QUITO - Ecuador's armed forces on Tuesday said they would not allow ongoing protests against President Guillermo Lasso's economic policies to damage the country's democracy, as road blockades continued ahead of more planned demonstrations.

Thousands of indigenous protesters marched through Quito on Monday to demand a list of concessions from Lasso, including a fuel price cut, preventing further expansion of Ecuador's oil and mining industry, more time for farms to pay debt and budget increases for health and education.

Lasso said on Monday he responded to the demands in a communication with indigenous leaders.

He also expanded a state of exception decree - used in times of public order disruption - to six provinces from the previous three.

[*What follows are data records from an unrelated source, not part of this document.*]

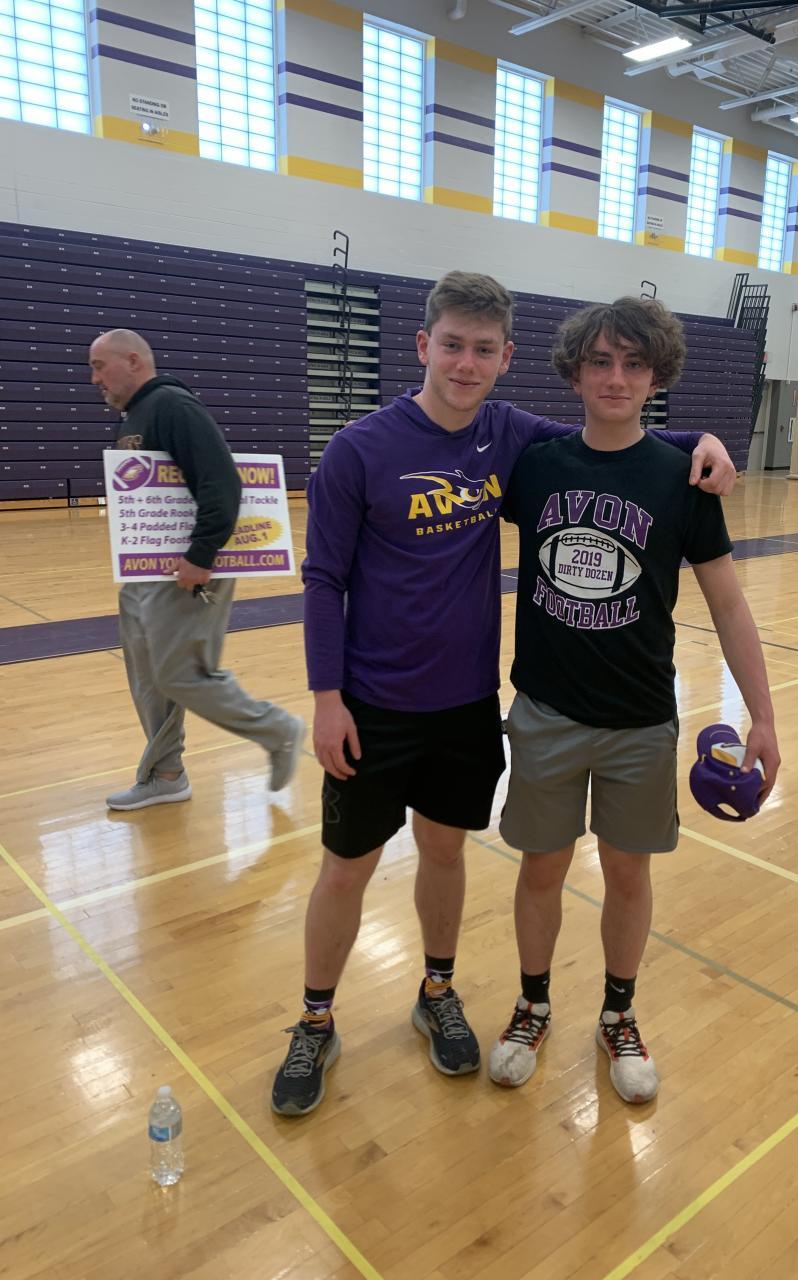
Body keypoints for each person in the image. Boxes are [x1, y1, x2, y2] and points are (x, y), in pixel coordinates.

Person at [270, 273, 737, 1117]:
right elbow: (322, 579)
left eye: (483, 349)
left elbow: (612, 433)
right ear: (423, 345)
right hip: (371, 704)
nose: (466, 363)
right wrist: (326, 697)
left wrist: (703, 438)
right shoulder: (357, 450)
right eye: (452, 344)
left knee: (445, 854)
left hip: (465, 706)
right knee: (345, 870)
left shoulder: (507, 434)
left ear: (506, 357)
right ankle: (315, 1019)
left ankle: (438, 991)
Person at [487, 296, 780, 1104]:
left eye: (634, 364)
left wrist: (762, 714)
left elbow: (729, 604)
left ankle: (618, 1014)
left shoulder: (684, 480)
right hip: (545, 712)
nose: (616, 378)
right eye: (601, 362)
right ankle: (532, 1004)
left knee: (627, 871)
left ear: (657, 376)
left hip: (642, 720)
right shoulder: (537, 466)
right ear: (575, 372)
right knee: (542, 868)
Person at [88, 329, 304, 812]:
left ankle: (277, 730)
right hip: (147, 567)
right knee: (148, 676)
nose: (94, 378)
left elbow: (222, 483)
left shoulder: (172, 406)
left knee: (182, 674)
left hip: (187, 566)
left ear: (133, 360)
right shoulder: (136, 415)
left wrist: (201, 556)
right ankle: (166, 774)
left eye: (100, 366)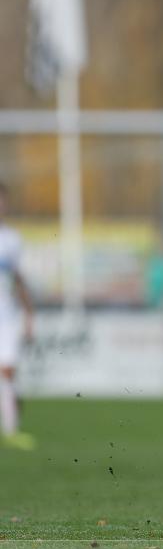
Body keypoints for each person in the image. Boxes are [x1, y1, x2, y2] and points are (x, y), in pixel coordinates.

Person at [0, 185, 36, 450]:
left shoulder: (11, 239)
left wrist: (28, 314)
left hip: (5, 315)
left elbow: (20, 280)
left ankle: (11, 432)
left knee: (7, 371)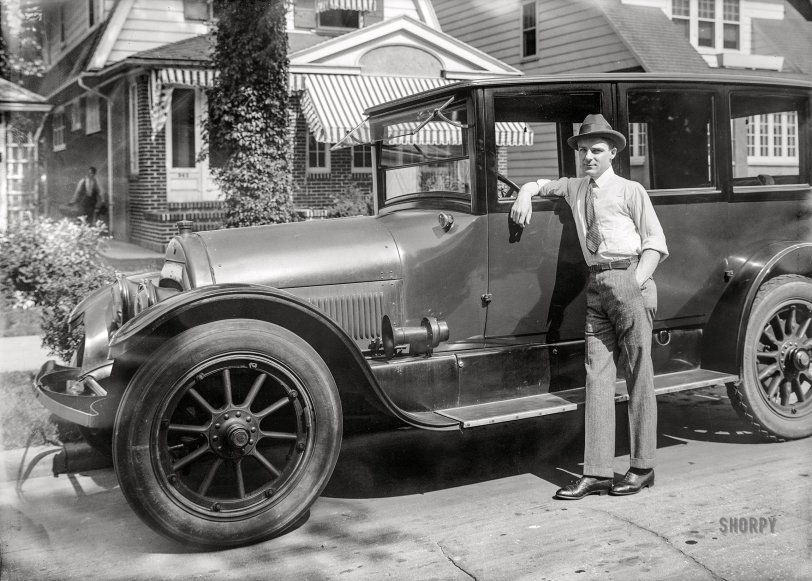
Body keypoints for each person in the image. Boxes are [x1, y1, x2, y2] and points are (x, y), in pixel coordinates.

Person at [510, 114, 668, 499]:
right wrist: (524, 194)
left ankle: (642, 466)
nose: (588, 157)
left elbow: (656, 244)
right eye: (583, 151)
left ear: (612, 152)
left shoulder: (631, 190)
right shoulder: (576, 188)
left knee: (637, 375)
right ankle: (597, 473)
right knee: (596, 377)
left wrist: (634, 282)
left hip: (629, 278)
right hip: (596, 285)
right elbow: (538, 182)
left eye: (596, 150)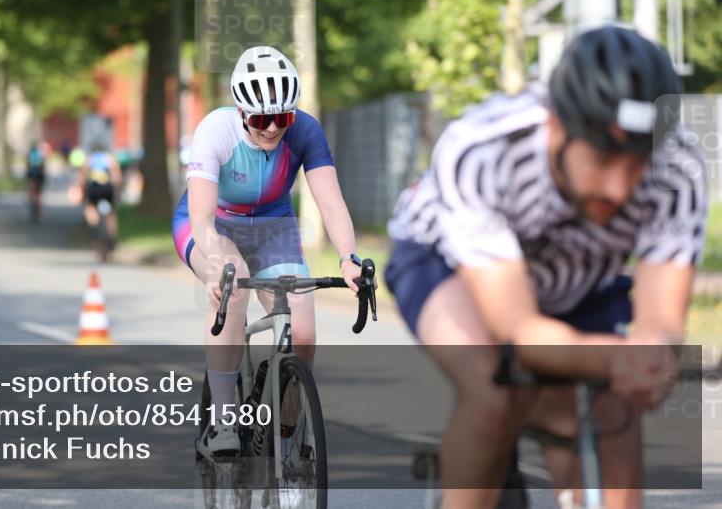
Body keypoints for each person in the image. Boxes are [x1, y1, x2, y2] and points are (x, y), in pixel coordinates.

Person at [384, 25, 707, 509]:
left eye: (636, 164)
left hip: (579, 274)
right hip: (448, 261)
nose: (619, 189)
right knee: (496, 390)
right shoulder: (482, 148)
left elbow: (661, 322)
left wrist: (650, 357)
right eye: (601, 158)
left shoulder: (678, 170)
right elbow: (519, 331)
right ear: (556, 125)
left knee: (614, 417)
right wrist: (614, 357)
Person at [172, 45, 367, 455]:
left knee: (304, 330)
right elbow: (203, 220)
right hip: (211, 224)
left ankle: (287, 433)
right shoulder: (215, 130)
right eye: (262, 120)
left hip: (274, 228)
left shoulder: (305, 131)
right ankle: (223, 423)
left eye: (283, 117)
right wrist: (218, 261)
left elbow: (331, 202)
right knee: (233, 285)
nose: (274, 128)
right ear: (242, 111)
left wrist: (348, 258)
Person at [77, 139, 122, 247]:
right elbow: (117, 177)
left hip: (93, 188)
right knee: (111, 214)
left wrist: (83, 192)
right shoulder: (109, 158)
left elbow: (82, 179)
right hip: (107, 188)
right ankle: (111, 237)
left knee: (91, 207)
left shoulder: (89, 159)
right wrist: (116, 190)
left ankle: (94, 227)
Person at [25, 141, 47, 222]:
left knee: (31, 189)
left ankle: (31, 200)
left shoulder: (29, 154)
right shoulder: (40, 154)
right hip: (39, 174)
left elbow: (27, 165)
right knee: (39, 192)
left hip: (31, 173)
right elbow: (43, 165)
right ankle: (39, 207)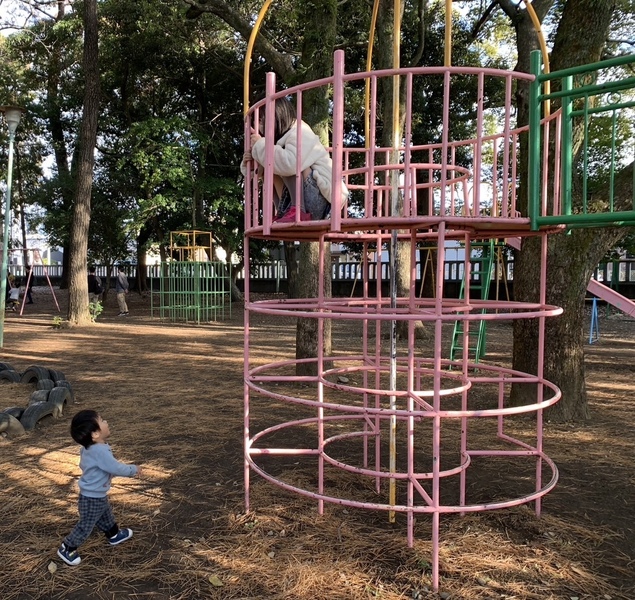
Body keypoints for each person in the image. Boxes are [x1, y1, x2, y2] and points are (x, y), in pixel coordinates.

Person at [57, 410, 143, 566]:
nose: (106, 422)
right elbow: (115, 468)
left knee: (106, 516)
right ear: (95, 434)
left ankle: (114, 534)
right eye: (102, 421)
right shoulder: (99, 450)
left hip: (97, 494)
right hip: (92, 497)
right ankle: (67, 547)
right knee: (86, 525)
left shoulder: (90, 447)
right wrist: (133, 469)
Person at [241, 97, 348, 223]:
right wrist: (254, 163)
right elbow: (260, 173)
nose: (259, 126)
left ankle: (298, 210)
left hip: (322, 202)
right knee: (273, 165)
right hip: (308, 199)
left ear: (276, 116)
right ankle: (283, 212)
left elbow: (290, 164)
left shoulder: (301, 131)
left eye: (261, 120)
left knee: (287, 161)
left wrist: (261, 145)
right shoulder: (280, 140)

Residents of the capital awoke to find some roads closed and parts of the public transport system shuttered. Several major stores were not open. Major highways into Quito have been blocked since protests began a week ago.

The city's airport said some national and international flights were being affected.

Indigenous demonstrators attempted early on Tuesday to gather at a university for fresh protests, but were dispersed by security forces.

"The armed forces will not allow constitutional order to be broken or any action against democracy and the laws of the republic," Defense Minister Luis Lara, accompanied by military commanders, told journalists.

"We urge Ecuadoreans toward national unity," he said, adding that drug traffickers and organized crime were behind the violence that had broken out at the protests. At least 55 protesters and 61 members of the security forces have been injured in the violence.

Lasso, who took office 13 months ago, has repeatedly blamed drug gangs for rising violence, including prison riots which have killed hundreds.

"This uprising is because of poverty and inequality," said Leonidas Iza, leader of CONAIE, an indigenous group. "No one is against anyone. We are against corruption, the injustice which has caused a deterioration in the majority of Ecuadorean society."

Fuel subsidies cost the government some $2.8 billion a year.

The protests have prevented some 102,000 barrels of crude from being produced, the energy ministry said in a statement. State-run oil company Petroecuador declared force majeure on Saturday.